After that, Gibbs had to “fall on his sword,” Todd explains. “There was just too much hype to the guy. He said too many things which turned out to be disingenuous at worst.” On June 28, Gibbs and Compass’ chief financial officer, Jodie Fisher, both resigned, with Heller and chief technology officer Paul Gosker stepping up as co-CEOs. It wasn’t only Compass customers, who by then had congregated on another unofficial Discord server, celebrating Gibbs’s departure; even some Compass employees expressed some relief.
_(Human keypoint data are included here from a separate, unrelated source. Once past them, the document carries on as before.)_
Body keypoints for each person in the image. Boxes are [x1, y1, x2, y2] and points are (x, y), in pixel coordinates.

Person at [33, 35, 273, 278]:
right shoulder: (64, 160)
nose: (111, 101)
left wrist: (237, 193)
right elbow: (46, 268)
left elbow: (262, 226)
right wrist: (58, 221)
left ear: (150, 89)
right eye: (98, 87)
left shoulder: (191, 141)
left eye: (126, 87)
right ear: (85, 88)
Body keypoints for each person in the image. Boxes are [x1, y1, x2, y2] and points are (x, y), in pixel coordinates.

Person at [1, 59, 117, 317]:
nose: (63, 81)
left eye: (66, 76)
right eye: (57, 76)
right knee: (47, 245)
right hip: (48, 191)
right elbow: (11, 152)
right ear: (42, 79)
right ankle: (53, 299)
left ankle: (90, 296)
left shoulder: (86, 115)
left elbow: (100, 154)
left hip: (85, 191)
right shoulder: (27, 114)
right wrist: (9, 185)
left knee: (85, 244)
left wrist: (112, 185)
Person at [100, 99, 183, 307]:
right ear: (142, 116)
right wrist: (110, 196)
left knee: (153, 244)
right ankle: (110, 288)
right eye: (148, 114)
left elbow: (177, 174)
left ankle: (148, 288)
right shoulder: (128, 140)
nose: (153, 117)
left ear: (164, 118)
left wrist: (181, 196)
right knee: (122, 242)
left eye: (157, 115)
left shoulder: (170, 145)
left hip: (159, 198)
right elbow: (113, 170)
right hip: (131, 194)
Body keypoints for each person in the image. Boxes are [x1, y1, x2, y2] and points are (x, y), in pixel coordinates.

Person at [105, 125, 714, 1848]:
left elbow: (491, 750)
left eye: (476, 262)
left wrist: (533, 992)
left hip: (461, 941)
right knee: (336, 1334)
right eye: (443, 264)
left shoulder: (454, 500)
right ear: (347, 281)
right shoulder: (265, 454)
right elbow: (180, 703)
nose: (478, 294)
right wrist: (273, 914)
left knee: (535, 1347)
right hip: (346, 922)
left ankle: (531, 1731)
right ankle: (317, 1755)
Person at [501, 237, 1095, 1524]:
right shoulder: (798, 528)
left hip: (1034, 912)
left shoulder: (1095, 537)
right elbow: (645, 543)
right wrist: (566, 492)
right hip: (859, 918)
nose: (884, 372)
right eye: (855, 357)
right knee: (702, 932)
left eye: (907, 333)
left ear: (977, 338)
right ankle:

In a Discord message posted the day after the announcement, Compass sales manager Andrew Nagel said that the two days after Gibbs’ resignation had been “the best days I’ve had in a long time.” He noted that Compass’ customer service had been “poor” for a long time. Even before the Russia affair, 2022 had been plagued by delays in the company’s US operations, culminating on June 27 in the public fallout with Dynamics.

Under the new leadership, the hope was, things would be different. But many Compass employees wouldn’t remain at the company long enough to see that happen. On July 7, the company announced the layoff of 15 percent of its workforce, as well as compensation and spending reduction across the board. The message was that Compass had grown “too quickly” and that had made it dysfunctional.

Compass is in many ways emblematic of a very specific age in crypto history. Buoyed by a pandemic-induced craving for novel risky assets, the price of bitcoin had grown vertiginously since late 2020, eventually touching its all-time high of $67,000 in November 2021. Compass Mining was incorporated in August 2020 with a business model predicated on the idea of allowing ordinary people—jocularly called “plebs” in the company’s now defunct Discord—to mine crypto.

 According to CoinDesk, in its first two months of operations, Compass sold $11.4 million in mining rigs to its customers, and by March 2021, it was raising $1.7 million from cryptoland household names such as Mike Novogratz’s Galaxy Digital. Before even celebrating its first anniversary, Compass was throwing a yacht party in Miami. But in 2022, when growing inflation, Russia’s warmongering, and high-profile industry scandals brought crypto prices down—with a sector-wide loss of about $2 trillion—Compass, like many others, started experiencing problem after problem. Still, even after this fallout with its own customers, Compass’ reputational damage is nothing compared with the more serious financial difficulties that many other bitcoin mining companies, including some publicly listed ones, are facing.

“In Compass’ model they deal with retail, which has a really strong voice online, so their issues are broadcasted to the public with a speakerphone,” says Ethan Vera, cofounder and chief operations officer of crypto-mining infrastructure company Luxor Mining. “But the 2021 mining cycle has left many companies in a tough position. Over-leverage, too rapid growth, and purchasing machines at the top of the cycle is the common theme that will lead some companies to bankruptcies or fire sales of their assets.”